_Exercise instructions_.
Pull each line with the string "wrist" from the entries.
##### Data in this exercise
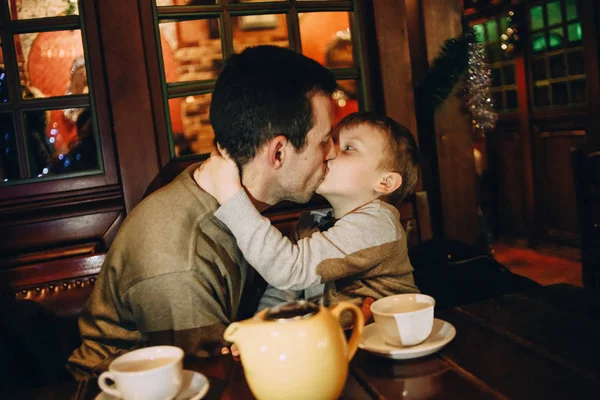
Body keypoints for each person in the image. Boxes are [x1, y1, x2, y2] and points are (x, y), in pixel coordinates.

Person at [67, 45, 337, 378]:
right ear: (278, 153)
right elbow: (213, 380)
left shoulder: (225, 194)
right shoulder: (181, 257)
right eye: (325, 140)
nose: (333, 151)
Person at [196, 112, 421, 329]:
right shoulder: (312, 224)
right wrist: (262, 328)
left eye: (349, 148)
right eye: (330, 142)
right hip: (341, 348)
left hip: (394, 348)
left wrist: (231, 195)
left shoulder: (378, 224)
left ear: (386, 182)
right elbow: (283, 290)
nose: (330, 152)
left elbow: (290, 269)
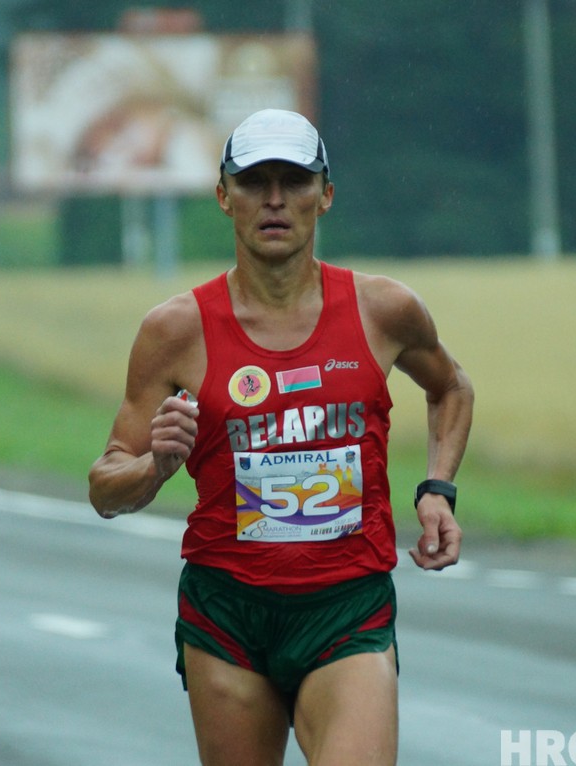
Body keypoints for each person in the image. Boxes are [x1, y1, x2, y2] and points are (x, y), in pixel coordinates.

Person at [88, 108, 474, 766]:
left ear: (325, 195)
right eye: (254, 182)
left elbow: (452, 387)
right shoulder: (175, 330)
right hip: (227, 615)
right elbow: (105, 487)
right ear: (223, 196)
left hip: (347, 608)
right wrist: (156, 465)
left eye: (294, 181)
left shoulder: (383, 310)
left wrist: (438, 488)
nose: (274, 200)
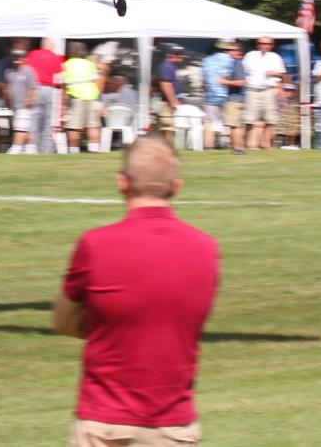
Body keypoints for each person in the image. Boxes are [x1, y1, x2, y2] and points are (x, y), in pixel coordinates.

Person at [54, 137, 219, 446]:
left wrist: (109, 329)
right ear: (176, 186)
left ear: (122, 183)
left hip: (103, 422)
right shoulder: (205, 249)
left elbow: (62, 321)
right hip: (173, 425)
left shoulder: (95, 244)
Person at [242, 37, 287, 151]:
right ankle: (251, 144)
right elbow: (243, 71)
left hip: (269, 90)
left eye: (267, 43)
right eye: (262, 43)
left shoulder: (275, 57)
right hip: (252, 90)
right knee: (250, 119)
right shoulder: (250, 55)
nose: (264, 45)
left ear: (272, 45)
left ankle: (266, 144)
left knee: (271, 119)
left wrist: (274, 74)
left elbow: (283, 75)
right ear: (258, 44)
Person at [200, 40, 244, 151]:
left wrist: (221, 83)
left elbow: (203, 82)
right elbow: (241, 82)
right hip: (228, 97)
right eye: (229, 50)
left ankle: (212, 148)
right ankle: (236, 148)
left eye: (233, 50)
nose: (230, 52)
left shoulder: (208, 61)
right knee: (233, 124)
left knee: (212, 123)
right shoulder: (232, 62)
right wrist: (223, 82)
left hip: (220, 97)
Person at [62, 42, 106, 153]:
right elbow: (98, 81)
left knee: (74, 127)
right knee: (93, 125)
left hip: (76, 98)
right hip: (92, 97)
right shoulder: (89, 64)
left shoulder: (66, 65)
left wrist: (63, 102)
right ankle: (94, 150)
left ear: (70, 52)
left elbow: (63, 85)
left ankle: (73, 151)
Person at [26, 38, 66, 153]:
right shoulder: (57, 57)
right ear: (51, 45)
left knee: (34, 120)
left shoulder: (33, 54)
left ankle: (32, 148)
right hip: (51, 90)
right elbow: (60, 78)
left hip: (36, 89)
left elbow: (27, 70)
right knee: (49, 122)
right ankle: (46, 151)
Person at [2, 42, 40, 154]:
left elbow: (33, 88)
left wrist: (29, 100)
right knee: (24, 127)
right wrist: (7, 100)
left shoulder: (28, 70)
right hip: (14, 105)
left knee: (20, 127)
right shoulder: (9, 72)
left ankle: (16, 147)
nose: (16, 59)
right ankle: (30, 147)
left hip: (25, 105)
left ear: (24, 58)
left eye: (19, 56)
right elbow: (8, 88)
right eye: (15, 56)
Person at [154, 45, 183, 145]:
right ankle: (166, 149)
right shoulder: (166, 66)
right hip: (166, 103)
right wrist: (173, 101)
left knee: (166, 128)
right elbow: (165, 84)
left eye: (180, 54)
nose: (179, 56)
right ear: (168, 54)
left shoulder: (171, 66)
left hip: (169, 102)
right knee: (168, 126)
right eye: (176, 54)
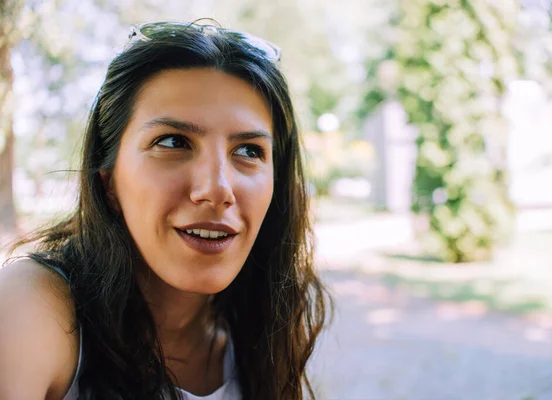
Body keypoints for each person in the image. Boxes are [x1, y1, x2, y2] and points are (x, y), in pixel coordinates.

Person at [0, 20, 330, 400]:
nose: (217, 190)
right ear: (108, 180)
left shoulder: (265, 335)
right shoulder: (34, 307)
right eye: (173, 142)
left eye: (248, 151)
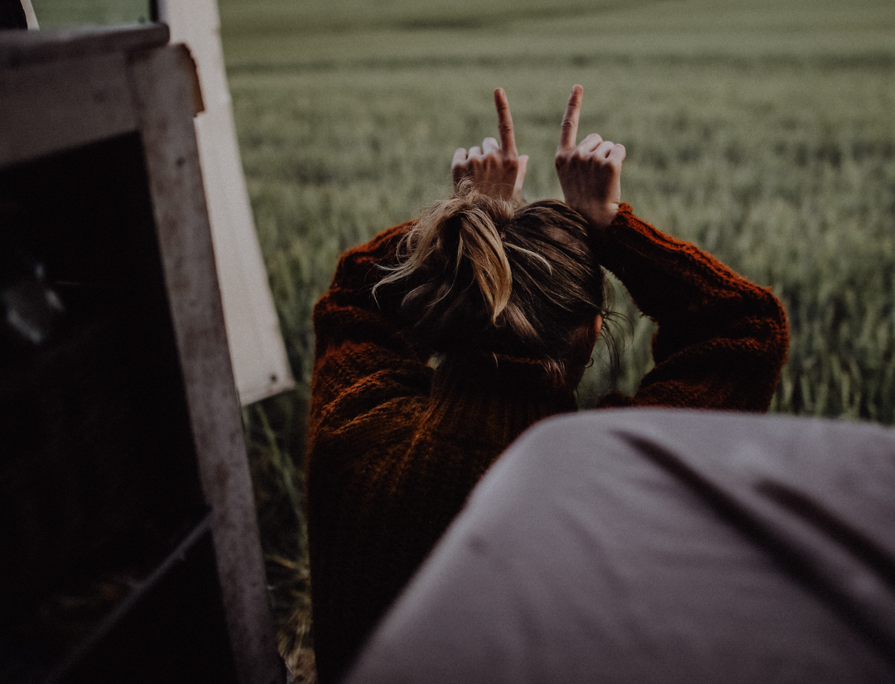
##########
_Your response_.
right wrist: (262, 328)
left wrist: (231, 195)
right wrist: (156, 465)
left wrist: (438, 488)
left wrist: (109, 329)
left wrist: (274, 74)
left wrist: (221, 83)
right wrist: (223, 82)
left wrist: (63, 102)
left wrist: (29, 100)
right wrist: (7, 100)
right wrist: (173, 101)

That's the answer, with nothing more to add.